Verplichtingen van de subsidieontvanger

Artikel 8 Uitvoering activiteiten

  • 1 De activiteiten starten uiterlijk binnen twee maanden na subsidieverlening, tenzij in de beschikking tot subsidieverlening een andere termijn is bepaald.

  • 2 De activiteiten worden afgerond binnen twee jaren na de subsidieverlening, tenzij in de beschikking tot subsidieverlening anders is bepaald.

Artikel 9 Opdrachten aan derden

  • 1 Indien de subsidieontvanger een aanbestedende dienst is, geldt de volgende verplichting:

    • a.

      als de aanbestedende dienst een publiekrechtelijke rechtspersoon is, dient deze bij de uitvoering van de activiteiten het eigen beleid voor het verstrekken van opdrachten aan derden toe te passen of, bij afwezigheid daarvan, de Regels aanbesteding provincie Limburg bij subsidiëring;

    • b.

      als de aanbestedende dienst geen publiekrechtelijke rechtspersoon is, dient deze voor het verstrekken van opdrachten aan derden de Regels aanbesteding provincie Limburg bij subsidiëring toe te passen. Hiervan kan door Gedeputeerde Staten ontheffing worden verleend, indien de aanbestedende dienst aantoont dat haar eigen beleid voor het verstrekken van opdrachten aan derden naar Europese normen voldoende transparant, objectief en niet discriminatoir is.

  • 2 Indien de activiteiten voor meer dan 50% door een aanbestedende dienst worden gesubsidieerd of als meer dan € 225.000,00 subsidie wordt verleend, dient de subsidieontvanger voor het verstrekken van opdrachten aan derden de Regels aanbesteding provincie Limburg bij subsidiëring toe te passen. Hiervan kan door Gedeputeerde Staten ontheffing worden verleend indien op het project het beleid voor het verstrekken van opdrachten aan derden van een andere overheid van toepassing is.

  • 3 Als een mede door de provincie gesubsidieerde opdracht op grond van vigerende Europese of nationale bepalingen verleend moet worden overeenkomstig de Europese aanbestedingsrichtlijnen neemt de subsidieontvanger die richtlijnen in acht.

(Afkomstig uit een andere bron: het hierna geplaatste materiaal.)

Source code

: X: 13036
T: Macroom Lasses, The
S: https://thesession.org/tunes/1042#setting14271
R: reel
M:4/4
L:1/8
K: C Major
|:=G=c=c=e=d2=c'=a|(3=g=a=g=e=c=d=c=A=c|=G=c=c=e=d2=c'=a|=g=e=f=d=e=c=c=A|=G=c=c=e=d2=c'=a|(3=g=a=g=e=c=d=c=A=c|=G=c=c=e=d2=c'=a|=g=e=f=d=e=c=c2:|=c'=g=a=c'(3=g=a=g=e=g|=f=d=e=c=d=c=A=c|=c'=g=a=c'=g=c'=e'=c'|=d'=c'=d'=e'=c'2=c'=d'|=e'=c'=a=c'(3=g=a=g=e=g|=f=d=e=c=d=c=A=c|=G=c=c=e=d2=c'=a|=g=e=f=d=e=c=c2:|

  • 4 De subsidieontvangende aanbestedende dienst voldoet bij de besteding van een subsidie die voortvloeit uit het plattelandsontwikkelingsprogramma, bij het verstrekken van opdrachten onder de aanbestedingsdrempels aan de algemene Europeesrechtelijk uitgangspunten inzake transparantie, non-discriminatie en de mogelijkheid van rechtbescherming.

Artikel 10 Boekhouding

  • 1 De subsidieontvanger is verplicht een administratie te voeren die te allen tijde de informatie bevat die nodig is voor een juist inzicht in de realisatie van de te subsidiëren activiteiten en voor een juiste subsidieverstrekking, hetgeen inhoudt dat:

    • a.

      alle ontvangsten en uitgaven in de administratie zijn vastgelegd met onderliggende bewijsstukken;

    • b.

      bewijsstukken, als onderdeel van de administratie, aanwezig zijn ten name van de gesubsidieerde en dat daaruit de aard van de geleverde goederen en diensten duidelijk blijkt.

  • 2 De administratie wordt bewaard tot 5 jaar na vaststelling van de subsidie en ten minste tot 2015, tenzij in de beschikking tot subsidieverlening anders is bepaald.

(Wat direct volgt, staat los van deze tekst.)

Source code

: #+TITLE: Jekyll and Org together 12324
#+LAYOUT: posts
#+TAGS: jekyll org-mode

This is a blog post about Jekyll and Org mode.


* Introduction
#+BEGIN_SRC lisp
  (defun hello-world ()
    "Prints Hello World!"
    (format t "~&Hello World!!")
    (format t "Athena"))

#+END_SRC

  • 3 De subsidieontvanger is verplicht aan Gedeputeerde Staten te allen tijde inzage te verlenen in de administratie en alle inlichtingen te verstrekken.

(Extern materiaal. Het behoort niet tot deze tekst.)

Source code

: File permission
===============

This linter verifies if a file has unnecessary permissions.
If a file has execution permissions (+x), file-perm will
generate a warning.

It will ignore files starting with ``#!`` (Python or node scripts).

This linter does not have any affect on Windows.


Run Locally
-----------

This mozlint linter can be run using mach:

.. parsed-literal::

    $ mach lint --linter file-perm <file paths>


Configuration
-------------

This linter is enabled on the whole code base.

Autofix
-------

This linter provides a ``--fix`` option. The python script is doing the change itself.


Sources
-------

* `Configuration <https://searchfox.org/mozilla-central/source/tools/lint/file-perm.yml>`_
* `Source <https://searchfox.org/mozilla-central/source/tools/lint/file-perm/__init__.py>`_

Artikel 11 Voortgang uitvoering

  • 1 De subsidieontvanger brengt eenmaal per jaar, of zo vaak als in de beschikking is bepaald, schriftelijk verslag uit aan Gedeputeerde Staten over de inhoudelijke en financiële voortgang van de activiteiten en legt daarbij over een overzicht van boekingsbescheiden en een overzicht van betaalde facturen van die periode.

  • 2 Gedeputeerde Staten kunnen in de beschikking als bedoeld in het eerste lid bepalen dat rapportage over de voortgang geheel achterwege kan blijven.

Artikel 12 Publiciteit

  • 1 De subsidieontvanger vermeldt in iedere externe communicatie, dat de activiteit geheel of gedeeltelijk is gerealiseerd met financiële steun van de provincie en, indien van toepassing, van het Europees Landbouwfonds voor Plattelandsontwikkeling.

  • 2 Voor zover dit niet in strijd is met Europeesrechtelijke verplichtingen kunnen Gedeputeerde Staten in de beschikking tot subsidieverlening bepalen dat de verplichting als bedoeld in het eerste lid niet of slechts gedeeltelijk geldt.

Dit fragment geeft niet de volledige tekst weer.